SOURCE MATERIAL.
BEGIN
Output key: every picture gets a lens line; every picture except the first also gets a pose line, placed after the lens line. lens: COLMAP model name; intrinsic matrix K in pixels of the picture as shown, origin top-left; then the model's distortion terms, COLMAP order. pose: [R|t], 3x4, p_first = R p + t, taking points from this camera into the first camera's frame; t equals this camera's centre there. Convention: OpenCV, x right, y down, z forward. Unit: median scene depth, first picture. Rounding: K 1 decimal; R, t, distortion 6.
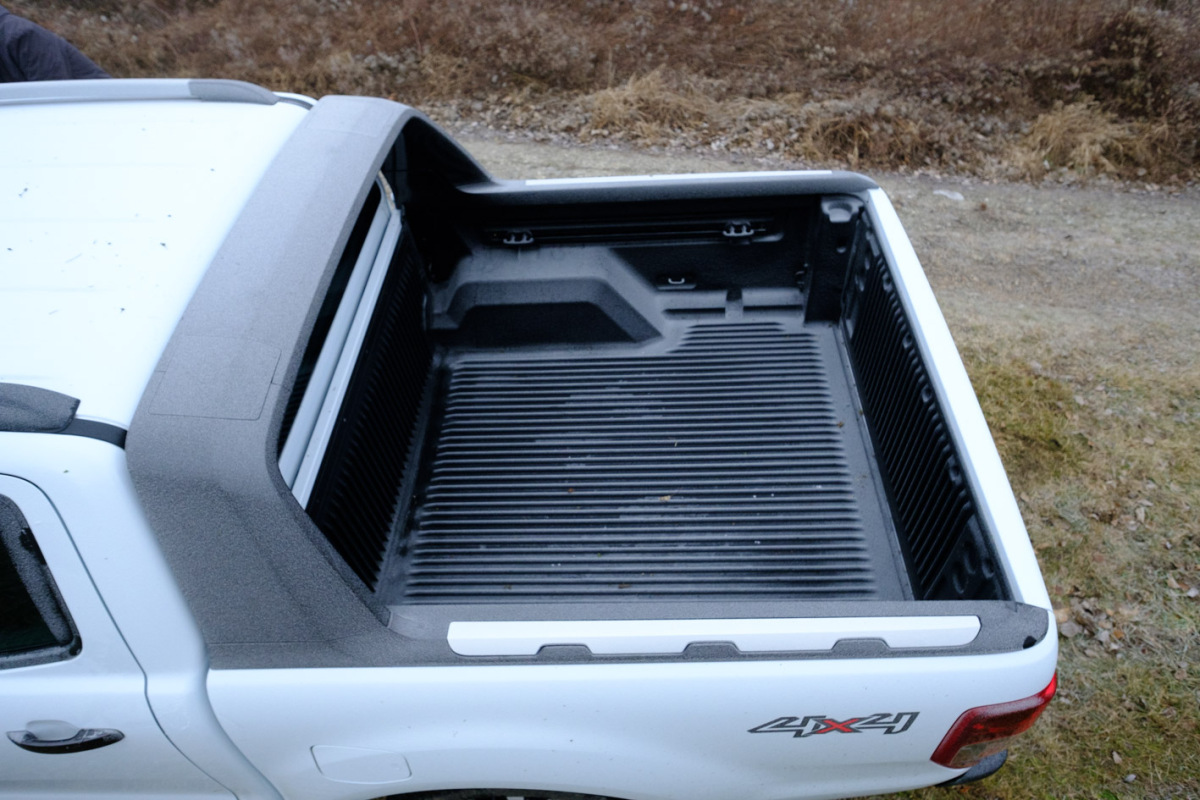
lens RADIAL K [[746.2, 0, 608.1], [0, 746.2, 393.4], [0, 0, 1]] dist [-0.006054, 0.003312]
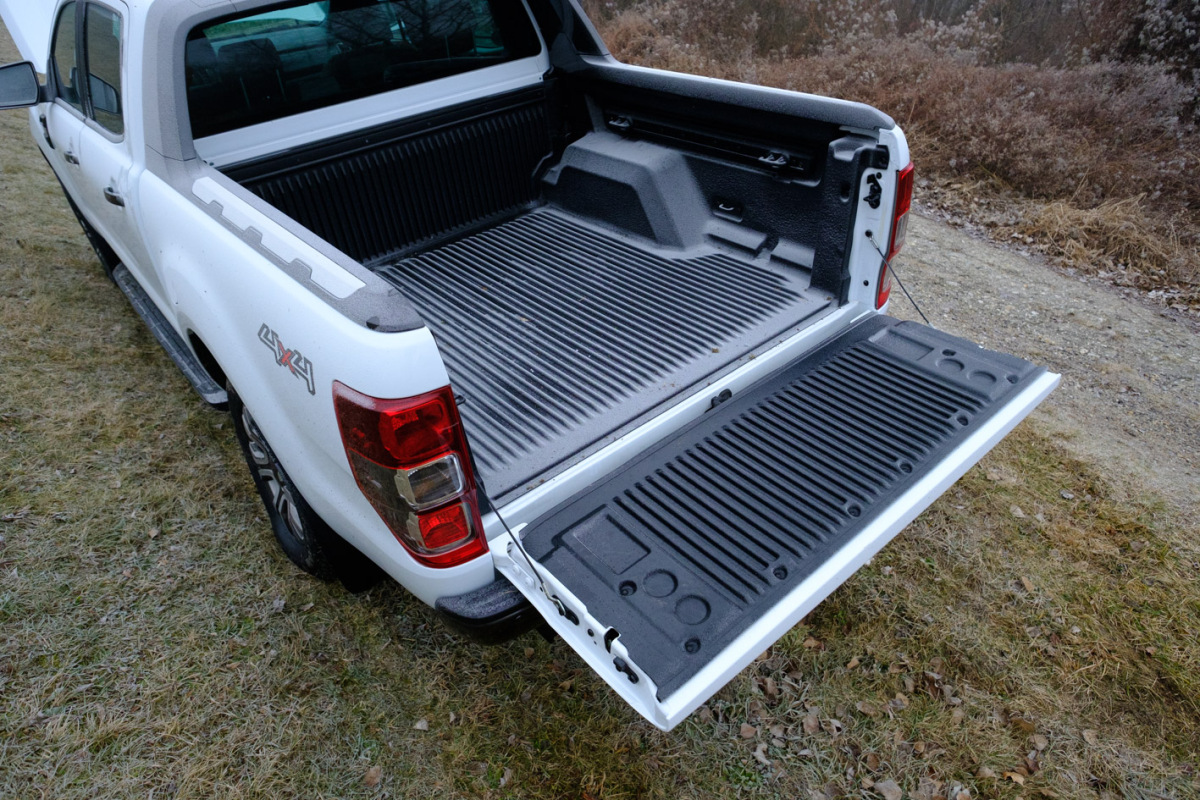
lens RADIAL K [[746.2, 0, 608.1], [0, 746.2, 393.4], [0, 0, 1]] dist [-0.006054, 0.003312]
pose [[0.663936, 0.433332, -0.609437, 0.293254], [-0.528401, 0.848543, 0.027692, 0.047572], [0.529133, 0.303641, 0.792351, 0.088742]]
END
WHAT THE TASK ASKS. Apart from the images, print all the material above exactly as given.

RESULT FOR THIS EXERCISE.
Output key: every picture gets a lens line; every picture except the first also gets a pose line, placed after the lens line. lens: COLMAP model name; intrinsic matrix K in pixels of the picture as shown, origin top-left; then the model's distortion terms, COLMAP order. pose: [R|t], 3x4, p_first = R p + t, taking points from this camera into the first camera's frame; t equals this camera's centre there. Convention: OpenCV, x right, y down, z forward. Unit: median scene depth, first picture. Rounding: K 1 decimal; R, t, distortion 6.
lens RADIAL K [[746.2, 0, 608.1], [0, 746.2, 393.4], [0, 0, 1]] dist [-0.006054, 0.003312]
lens RADIAL K [[746.2, 0, 608.1], [0, 746.2, 393.4], [0, 0, 1]] dist [-0.006054, 0.003312]
pose [[0.663936, 0.433332, -0.609437, 0.293254], [-0.528401, 0.848543, 0.027692, 0.047572], [0.529133, 0.303641, 0.792351, 0.088742]]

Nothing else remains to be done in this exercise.